One large egg is a single serving. That’s the standard used by the USDA, the FDA, and virtually every nutrition label you’ll find on an egg carton. A large egg weighs about 57 grams (roughly 2 ounces), contains 72 calories, 6 grams of protein, and 5 grams of fat. Most recipes, dietary guidelines, and nutrition databases use the large egg as their baseline.
What Counts as “Large”
Egg sizes in the United States are defined by minimum weight per egg. A large egg must weigh at least 56.8 grams with the shell on. Medium eggs come in at about 49.6 grams, extra-large at 63.8 grams, and jumbo eggs at 70.9 grams. When nutrition facts say “one large egg,” they’re referring to that 57-gram standard.
If you buy medium eggs, one serving is still one egg, but you’re getting slightly less protein and fewer calories. Jumbo eggs tip the scale about 25% heavier than large eggs, so two jumbo eggs deliver noticeably more than two large ones. For baking or calorie tracking, this matters. For everyday eating, the difference between a medium and a large egg is minimal.
Liquid Eggs and Egg Substitutes
For liquid egg whites, egg substitutes, and other pourable egg products, the FDA defines one serving as the amount needed to equal one large egg, which works out to about 50 grams (a little over 3 tablespoons). Check the carton for the exact volume, since different brands vary slightly based on added ingredients. The key thing to know: whether you crack a shell or pour from a carton, one serving equals one large egg’s worth.
How Many Eggs Can You Eat Per Day
One egg is a serving, but most people eat two or three at a meal, and that’s generally fine for healthy adults. The American Heart Association recommends up to one whole egg per day, or seven per week, for people without heart disease. If you have heart disease or high cholesterol, the recommendation drops to no more than four yolks per week (egg whites are unlimited since they contain no cholesterol).
One large egg yolk contains about 186 milligrams of cholesterol. For years, dietary guidelines set a strict 300-milligram daily cholesterol cap, which made even two eggs feel risky. That cap was removed in 2015 after research showed dietary cholesterol has a smaller effect on blood cholesterol than previously thought. Still, cholesterol from food does add up, which is why the one-egg-per-day guideline persists as a reasonable middle ground.
Why Eggs Keep You Full
If you’re eating eggs for breakfast, even a single serving does more for hunger than you might expect. A study published in the Journal of the American College of Nutrition compared an egg breakfast to a bagel breakfast with the same number of calories in overweight adults. People who ate eggs reported feeling significantly more satisfied and ate less at lunch. The effect wasn’t small or short-lived: total calorie intake stayed lower for the rest of the day and even into the next 36 hours.

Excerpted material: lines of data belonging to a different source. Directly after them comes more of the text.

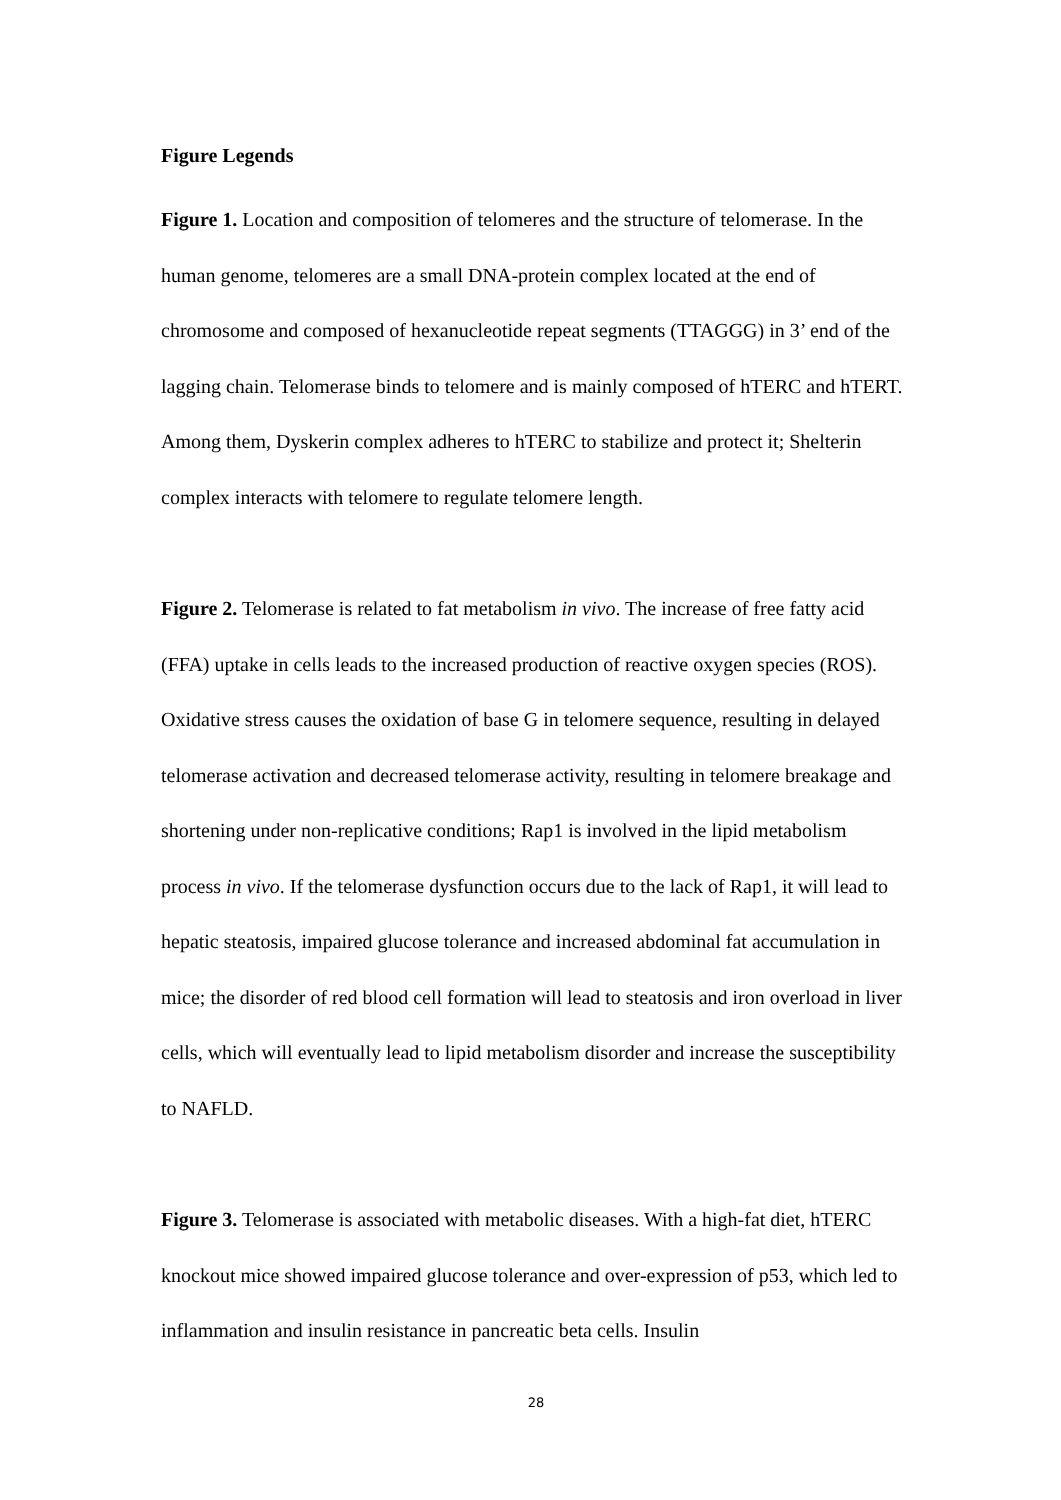Figure Legends
Figure 1. Location and composition of telomeres and the structure of telomerase. In the human genome, telomeres are a small DNA-protein complex located at the end of chromosome and composed of hexanucleotide repeat segments (TTAGGG) in 3’ end of the lagging chain. Telomerase binds to telomere and is mainly composed of hTERC and hTERT. Among them, Dyskerin complex adheres to hTERC to stabilize and protect it; Shelterin complex interacts with telomere to regulate telomere length.
Figure 2. Telomerase is related to fat metabolism in vivo. The increase of free fatty acid (FFA) uptake in cells leads to the increased production of reactive oxygen species (ROS). Oxidative stress causes the oxidation of base G in telomere sequence, resulting in delayed telomerase activation and decreased telomerase activity, resulting in telomere breakage and shortening under non-replicative conditions; Rap1 is involved in the lipid metabolism process in vivo. If the telomerase dysfunction occurs due to the lack of Rap1, it will lead to hepatic steatosis, impaired glucose tolerance and increased abdominal fat accumulation in mice; the disorder of red blood cell formation will lead to steatosis and iron overload in liver cells, which will eventually lead to lipid metabolism disorder and increase the susceptibility to NAFLD.
Figure 3. Telomerase is associated with metabolic diseases. With a high-fat diet, hTERC knockout mice showed impaired glucose tolerance and over-expression of p53, which led to inflammation and insulin resistance in pancreatic beta cells. Insulin
28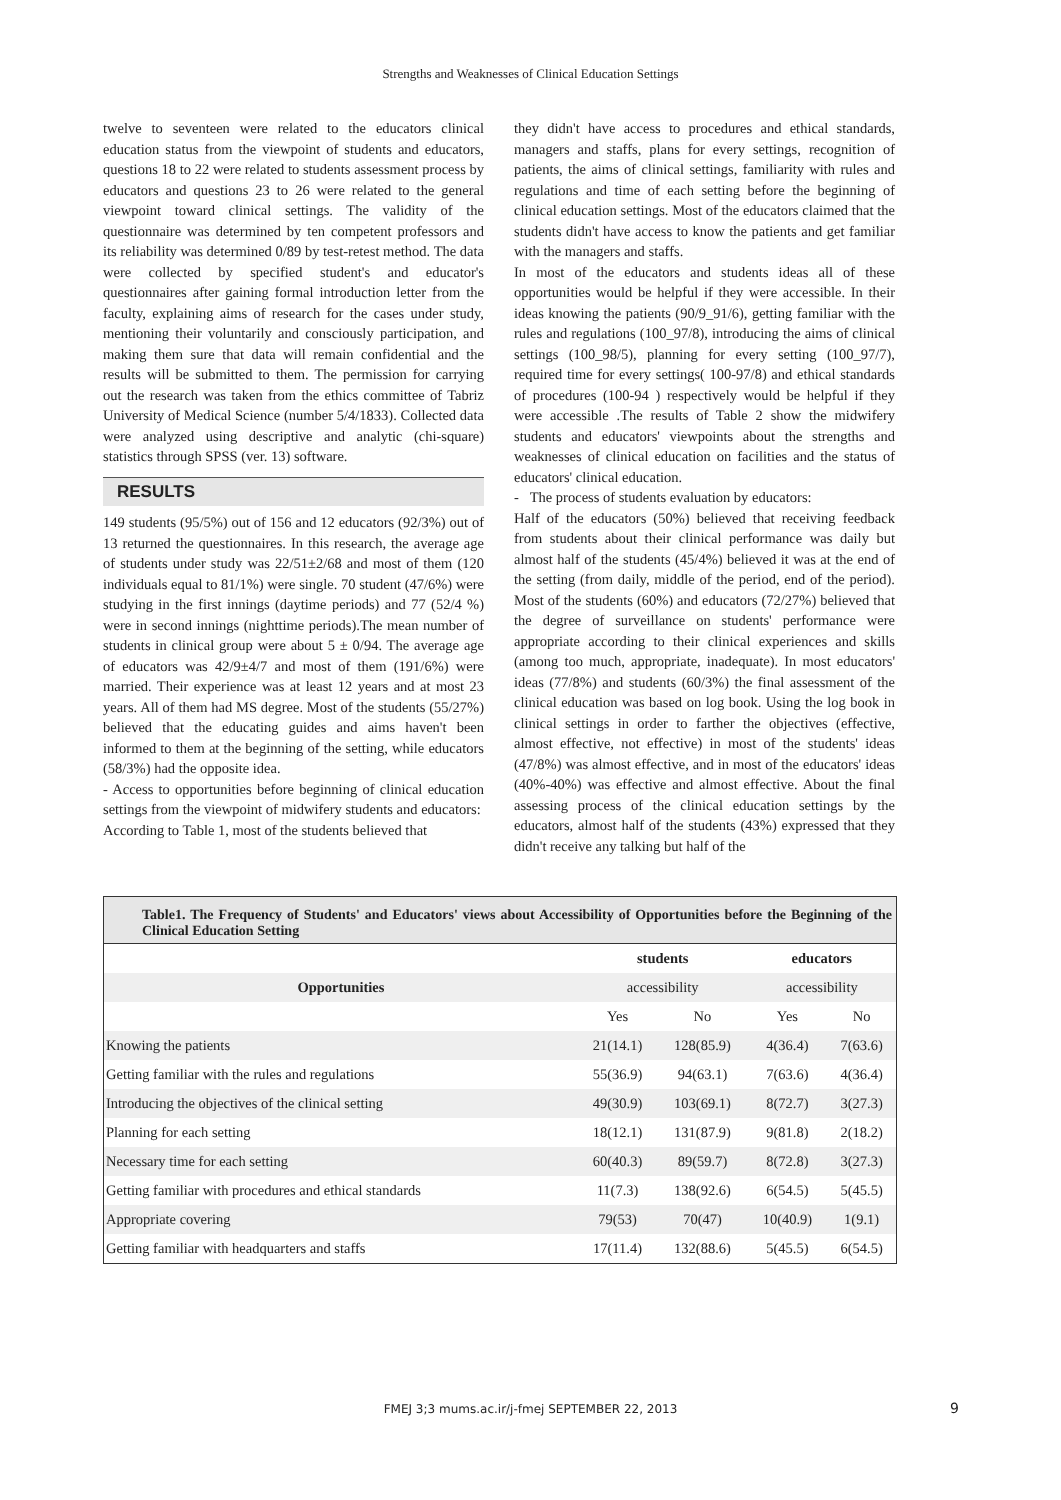Strengths and Weaknesses of Clinical Education Settings
twelve to seventeen were related to the educators clinical education status from the viewpoint of students and educators, questions 18 to 22 were related to students assessment process by educators and questions 23 to 26 were related to the general viewpoint toward clinical settings. The validity of the questionnaire was determined by ten competent professors and its reliability was determined 0/89 by test-retest method. The data were collected by specified student's and educator's questionnaires after gaining formal introduction letter from the faculty, explaining aims of research for the cases under study, mentioning their voluntarily and consciously participation, and making them sure that data will remain confidential and the results will be submitted to them. The permission for carrying out the research was taken from the ethics committee of Tabriz University of Medical Science (number 5/4/1833). Collected data were analyzed using descriptive and analytic (chi-square) statistics through SPSS (ver. 13) software.
RESULTS
149 students (95/5%) out of 156 and 12 educators (92/3%) out of 13 returned the questionnaires. In this research, the average age of students under study was 22/51±2/68 and most of them (120 individuals equal to 81/1%) were single. 70 student (47/6%) were studying in the first innings (daytime periods) and 77 (52/4 %) were in second innings (nighttime periods).The mean number of students in clinical group were about 5 ± 0/94. The average age of educators was 42/9±4/7 and most of them (191/6%) were married. Their experience was at least 12 years and at most 23 years. All of them had MS degree. Most of the students (55/27%) believed that the educating guides and aims haven't been informed to them at the beginning of the setting, while educators (58/3%) had the opposite idea.
- Access to opportunities before beginning of clinical education settings from the viewpoint of midwifery students and educators:
According to Table 1, most of the students believed that
they didn't have access to procedures and ethical standards, managers and staffs, plans for every settings, recognition of patients, the aims of clinical settings, familiarity with rules and regulations and time of each setting before the beginning of clinical education settings. Most of the educators claimed that the students didn't have access to know the patients and get familiar with the managers and staffs.
In most of the educators and students ideas all of these opportunities would be helpful if they were accessible. In their ideas knowing the patients (90/9_91/6), getting familiar with the rules and regulations (100_97/8), introducing the aims of clinical settings (100_98/5), planning for every setting (100_97/7), required time for every settings( 100-97/8) and ethical standards of procedures (100-94 ) respectively would be helpful if they were accessible .The results of Table 2 show the midwifery students and educators' viewpoints about the strengths and weaknesses of clinical education on facilities and the status of educators' clinical education.
- The process of students evaluation by educators:
Half of the educators (50%) believed that receiving feedback from students about their clinical performance was daily but almost half of the students (45/4%) believed it was at the end of the setting (from daily, middle of the period, end of the period). Most of the students (60%) and educators (72/27%) believed that the degree of surveillance on students' performance were appropriate according to their clinical experiences and skills (among too much, appropriate, inadequate). In most educators' ideas (77/8%) and students (60/3%) the final assessment of the clinical education was based on log book. Using the log book in clinical settings in order to farther the objectives (effective, almost effective, not effective) in most of the students' ideas (47/8%) was almost effective, and in most of the educators' ideas (40%-40%) was effective and almost effective. About the final assessing process of the clinical education settings by the educators, almost half of the students (43%) expressed that they didn't receive any talking but half of the
Table1. The Frequency of Students' and Educators' views about Accessibility of Opportunities before the Beginning of the Clinical Education Setting
| | students | | educators | |
| --- | --- | --- | --- | --- |
| Opportunities | accessibility | | accessibility | |
| | Yes | No | Yes | No |
| Knowing the patients | 21(14.1) | 128(85.9) | 4(36.4) | 7(63.6) |
| Getting familiar with the rules and regulations | 55(36.9) | 94(63.1) | 7(63.6) | 4(36.4) |
| Introducing the objectives of the clinical setting | 49(30.9) | 103(69.1) | 8(72.7) | 3(27.3) |
| Planning for each setting | 18(12.1) | 131(87.9) | 9(81.8) | 2(18.2) |
| Necessary time for each setting | 60(40.3) | 89(59.7) | 8(72.8) | 3(27.3) |
| Getting familiar with procedures and ethical standards | 11(7.3) | 138(92.6) | 6(54.5) | 5(45.5) |
| Appropriate covering | 79(53) | 70(47) | 10(40.9) | 1(9.1) |
| Getting familiar with headquarters and staffs | 17(11.4) | 132(88.6) | 5(45.5) | 6(54.5) |
FMEJ 3;3 mums.ac.ir/j-fmej SEPTEMBER 22, 2013 9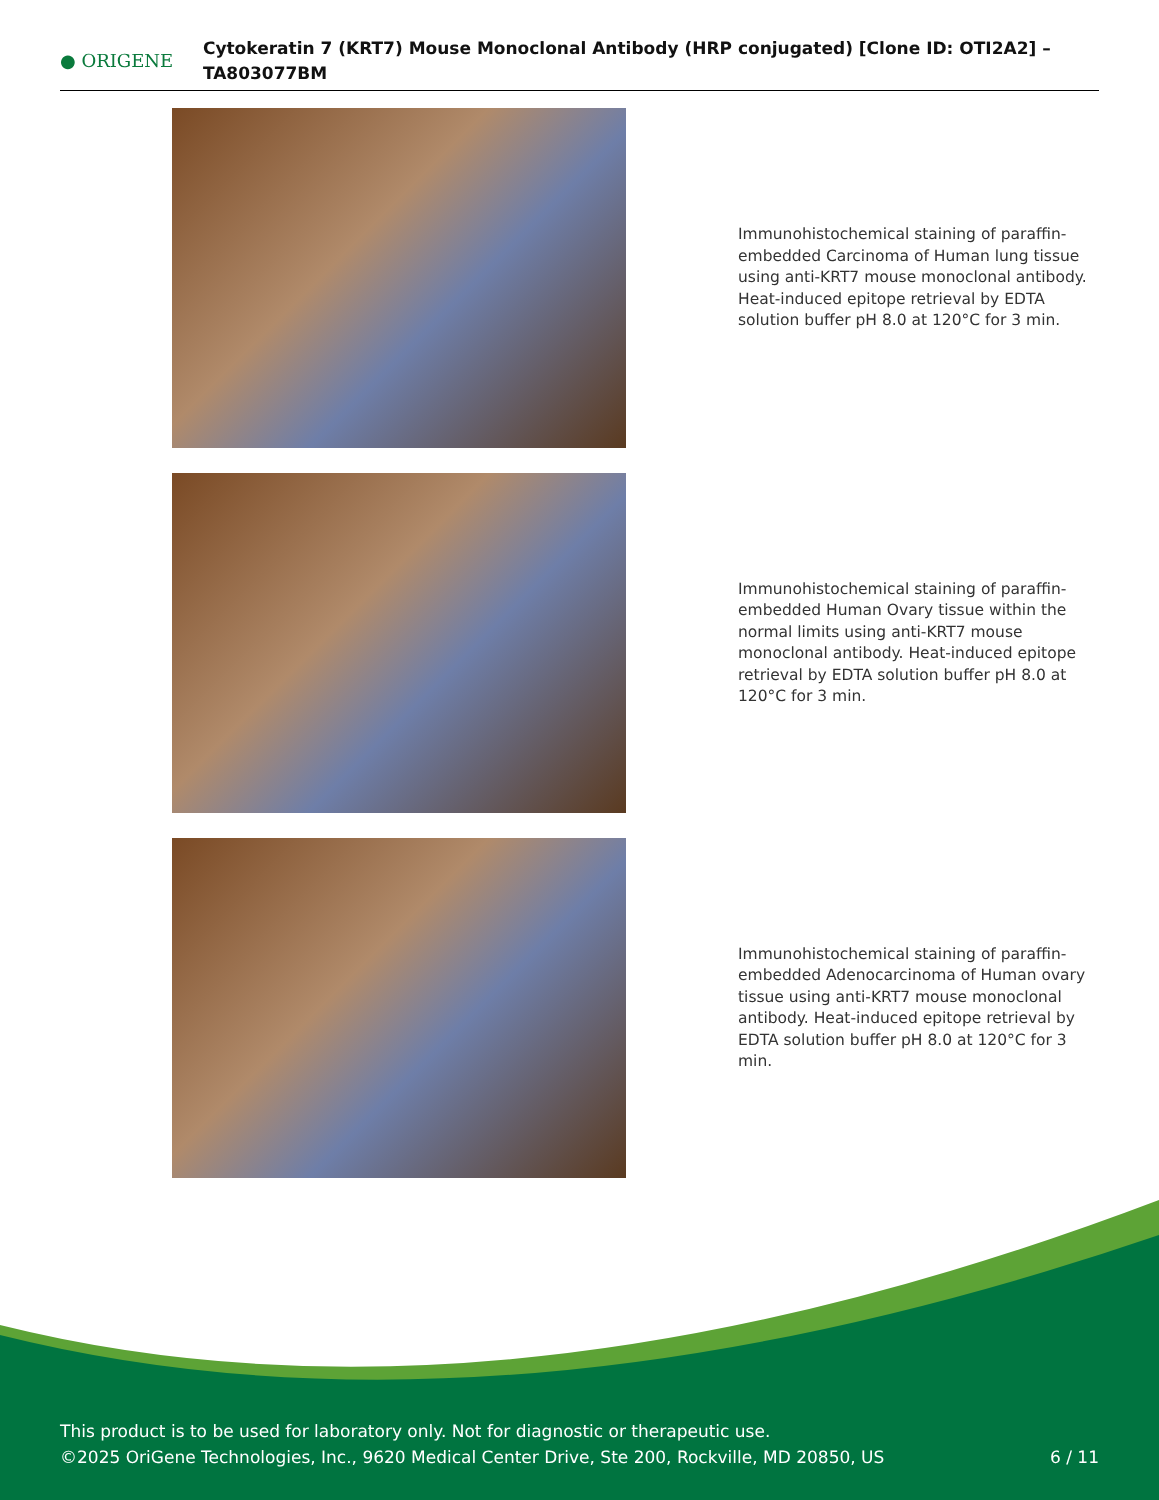● ORIGENE
Cytokeratin 7 (KRT7) Mouse Monoclonal Antibody (HRP conjugated) [Clone ID: OTI2A2] – TA803077BM
Immunohistochemical staining of paraffin-embedded Carcinoma of Human lung tissue using anti-KRT7 mouse monoclonal antibody. Heat-induced epitope retrieval by EDTA solution buffer pH 8.0 at 120°C for 3 min.
Immunohistochemical staining of paraffin-embedded Human Ovary tissue within the normal limits using anti-KRT7 mouse monoclonal antibody. Heat-induced epitope retrieval by EDTA solution buffer pH 8.0 at 120°C for 3 min.
Immunohistochemical staining of paraffin-embedded Adenocarcinoma of Human ovary tissue using anti-KRT7 mouse monoclonal antibody. Heat-induced epitope retrieval by EDTA solution buffer pH 8.0 at 120°C for 3 min.
This product is to be used for laboratory only. Not for diagnostic or therapeutic use.
©2025 OriGene Technologies, Inc., 9620 Medical Center Drive, Ste 200, Rockville, MD 20850, US 6 / 11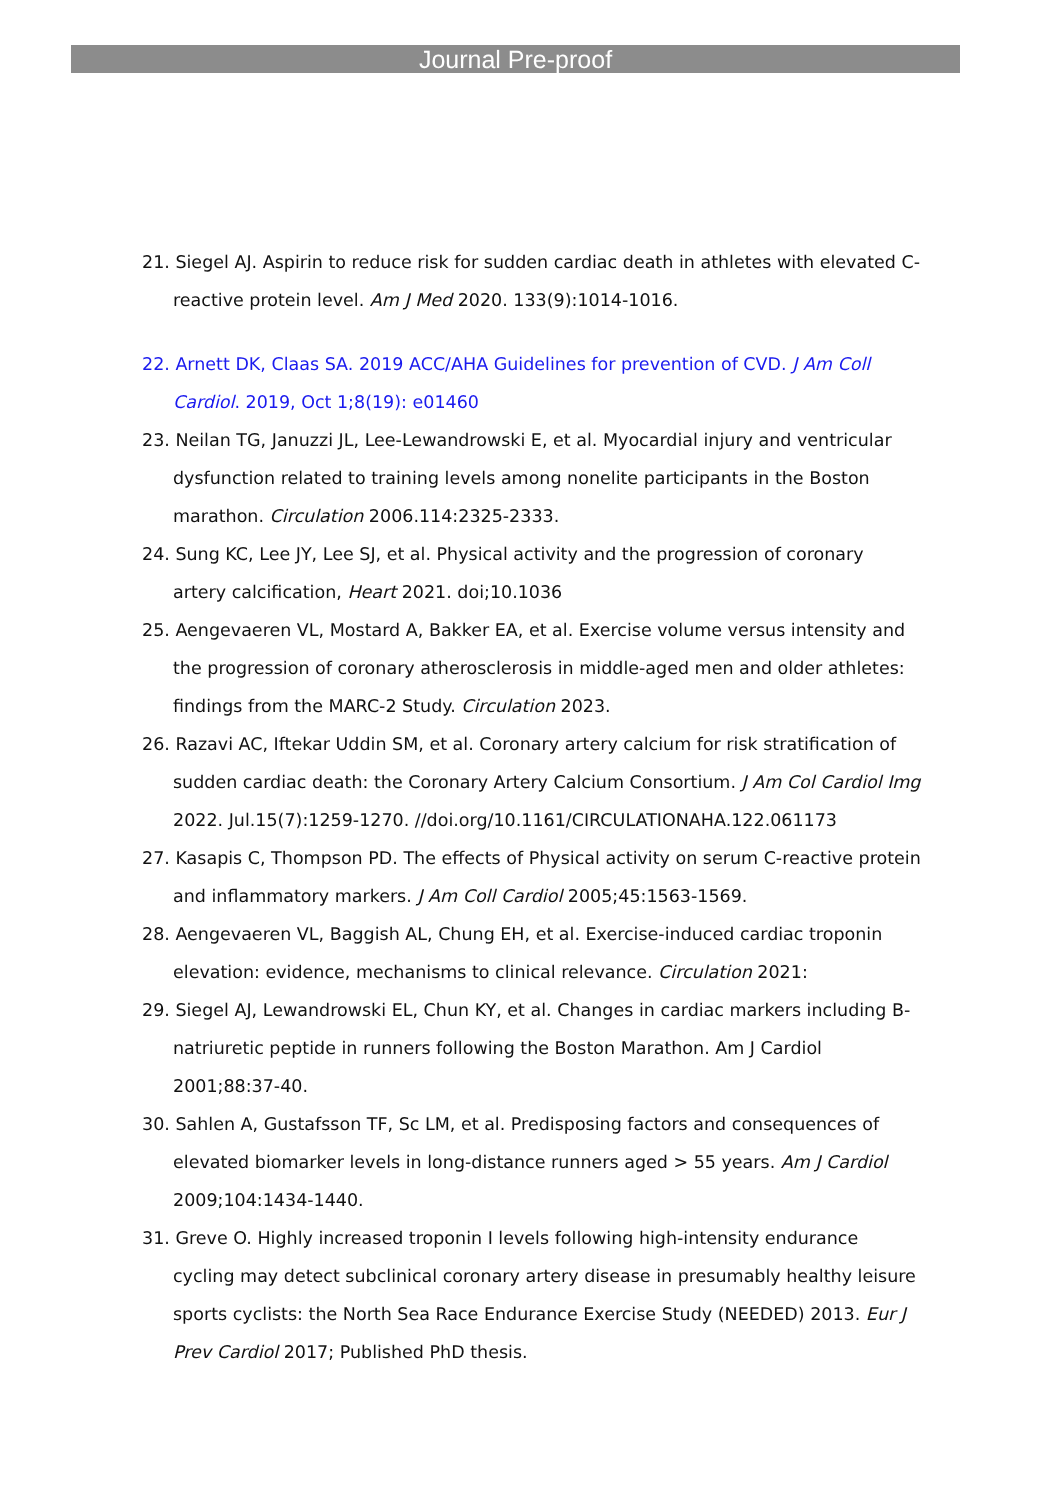Journal Pre-proof
21. Siegel AJ. Aspirin to reduce risk for sudden cardiac death in athletes with elevated C-reactive protein level. Am J Med 2020. 133(9):1014-1016.
22. Arnett DK, Claas SA. 2019 ACC/AHA Guidelines for prevention of CVD. J Am Coll Cardiol. 2019, Oct 1;8(19): e01460
23. Neilan TG, Januzzi JL, Lee-Lewandrowski E, et al. Myocardial injury and ventricular dysfunction related to training levels among nonelite participants in the Boston marathon. Circulation 2006.114:2325-2333.
24. Sung KC, Lee JY, Lee SJ, et al. Physical activity and the progression of coronary artery calcification, Heart 2021. doi;10.1036
25. Aengevaeren VL, Mostard A, Bakker EA, et al. Exercise volume versus intensity and the progression of coronary atherosclerosis in middle-aged men and older athletes: findings from the MARC-2 Study. Circulation 2023.
26. Razavi AC, Iftekar Uddin SM, et al. Coronary artery calcium for risk stratification of sudden cardiac death: the Coronary Artery Calcium Consortium. J Am Col Cardiol Img 2022. Jul.15(7):1259-1270. //doi.org/10.1161/CIRCULATIONAHA.122.061173
27. Kasapis C, Thompson PD. The effects of Physical activity on serum C-reactive protein and inflammatory markers. J Am Coll Cardiol 2005;45:1563-1569.
28. Aengevaeren VL, Baggish AL, Chung EH, et al. Exercise-induced cardiac troponin elevation: evidence, mechanisms to clinical relevance. Circulation 2021:
29. Siegel AJ, Lewandrowski EL, Chun KY, et al. Changes in cardiac markers including B-natriuretic peptide in runners following the Boston Marathon. Am J Cardiol 2001;88:37-40.
30. Sahlen A, Gustafsson TF, Sc LM, et al. Predisposing factors and consequences of elevated biomarker levels in long-distance runners aged > 55 years. Am J Cardiol 2009;104:1434-1440.
31. Greve O. Highly increased troponin I levels following high-intensity endurance cycling may detect subclinical coronary artery disease in presumably healthy leisure sports cyclists: the North Sea Race Endurance Exercise Study (NEEDED) 2013. Eur J Prev Cardiol 2017; Published PhD thesis.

The satiety boost kicked in quickly, peaking within 15 minutes of eating and holding strong for about 90 minutes. This makes eggs a particularly efficient one-serving food. Two eggs at breakfast (144 calories, 12 grams of protein) can genuinely change how much you eat for the rest of the day.
Scaling Up for Protein Goals
At 6 grams of protein per egg, a single serving is a decent but not massive protein hit. People aiming for 20 to 30 grams of protein at breakfast, a common target for muscle maintenance or weight loss, would need three to four eggs to get there from eggs alone. Pairing two eggs with a glass of milk or a piece of toast with nut butter is a more realistic way to hit that range without eating half a carton.
For context, three large eggs give you 18 grams of protein and 216 calories, with about 15 grams of fat. That’s a solid meal on its own and falls within the weekly range recommended for healthy adults if you’re not eating eggs every single day. If cholesterol is a concern, mixing one whole egg with two egg whites gets you to 14 grams of protein while cutting the cholesterol by two-thirds.